Below are 'rough' notes regarding how Java class file contents differ for two character array initializations.

  • The first variable is initialized from a string literal by calling 'toCharArray()'
  • The second variable is initialized by using an array initializer.

public class mymain {
	public static void main(String[] args) {
		char[] helloarray = "hello".toCharArray();
		char[] worldarray = {' ','w','o','r','l','d','!'};
		String s = new String(helloarray) + new String(worldarray);
		System.out.println(s);
	}
}

The first decalaration generates two things in the 'mymain.class' file:

  • A UTF8 constant pool entry is generated for the string 'hello'.
    	ENTRY 0017: eCONSTANT_Utf8: hello
    
  • The method 'toCharArray()' is called by invoking the below byte codes:
                ...
                ...
                ldc		//Push item from runtime constant pool
      invokevirtual		//Invoke instance method; dispatch based on class
           astore_1		//Store reference into local variable
                ...
                ...
    

The second declartion generates only byte codes (similar to below), and no constant pool entry.
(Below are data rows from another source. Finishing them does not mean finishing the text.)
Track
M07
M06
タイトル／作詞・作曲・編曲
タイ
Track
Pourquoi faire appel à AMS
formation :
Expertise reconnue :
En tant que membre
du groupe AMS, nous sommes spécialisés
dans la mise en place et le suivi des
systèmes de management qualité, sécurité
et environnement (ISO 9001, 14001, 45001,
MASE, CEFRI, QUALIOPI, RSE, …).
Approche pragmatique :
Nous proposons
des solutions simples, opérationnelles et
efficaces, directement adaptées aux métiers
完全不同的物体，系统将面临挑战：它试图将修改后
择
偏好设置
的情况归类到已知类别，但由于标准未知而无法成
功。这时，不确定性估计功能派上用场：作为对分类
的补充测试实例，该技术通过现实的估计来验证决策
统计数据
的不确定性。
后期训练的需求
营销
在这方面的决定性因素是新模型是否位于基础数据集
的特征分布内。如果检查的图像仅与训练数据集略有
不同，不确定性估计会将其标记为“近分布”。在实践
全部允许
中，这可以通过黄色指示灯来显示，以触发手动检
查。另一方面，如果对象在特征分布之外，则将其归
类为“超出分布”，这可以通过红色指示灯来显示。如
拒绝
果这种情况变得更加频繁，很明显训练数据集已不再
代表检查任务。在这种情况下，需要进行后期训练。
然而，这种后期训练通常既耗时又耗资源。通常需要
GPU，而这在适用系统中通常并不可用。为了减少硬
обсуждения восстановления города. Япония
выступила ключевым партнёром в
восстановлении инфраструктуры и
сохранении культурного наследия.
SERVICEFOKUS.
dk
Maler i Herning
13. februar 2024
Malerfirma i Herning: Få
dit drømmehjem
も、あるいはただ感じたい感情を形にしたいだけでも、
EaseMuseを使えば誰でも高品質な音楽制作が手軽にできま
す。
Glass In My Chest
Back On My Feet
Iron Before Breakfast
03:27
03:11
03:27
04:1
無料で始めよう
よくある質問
         bipush		//The immediate byte is sign-extended to an int value. That value is pushed onto the operand stack.
       newarray		//Create new array
            dup		//Duplicate the top operand stack value
       iconst_0		//Push the int constant  (-1, 0, 1, 2, 3, 4 or 5) onto the operand stack.
         bipush		//The immediate byte is sign-extended to an int value. That value is pushed onto the operand stack.
        castore		//Store into char array
            dup		//Duplicate the top operand stack value
       iconst_1		//Push the int constant  (-1, 0, 1, 2, 3, 4 or 5) onto the operand stack.
         bipush		//The immediate byte is sign-extended to an int value. That value is pushed onto the operand stack.
        castore		//Store into char array
            dup		//Duplicate the top operand stack value
       iconst_2		//Push the int constant  (-1, 0, 1, 2, 3, 4 or 5) onto the operand stack.
         bipush		//The immediate byte is sign-extended to an int value. That value is pushed onto the operand stack.
        castore		//Store into char array
            dup		//Duplicate the top operand stack value
            ...
            ...

Which one is better? Guessing, I believe the 1st technique is. I'll confirm this later, but for now here's some quick reasoning:

  • When literal data is stored in constant pool (vs the byte codes), it is easier for data sharing to occur within the JVM.
  • Frequently used functions like 'toCharArray()' should be 'marked hot' and heavily processed by the JIT.
  • Less byte codes are loaded, parsed, and JIT'd.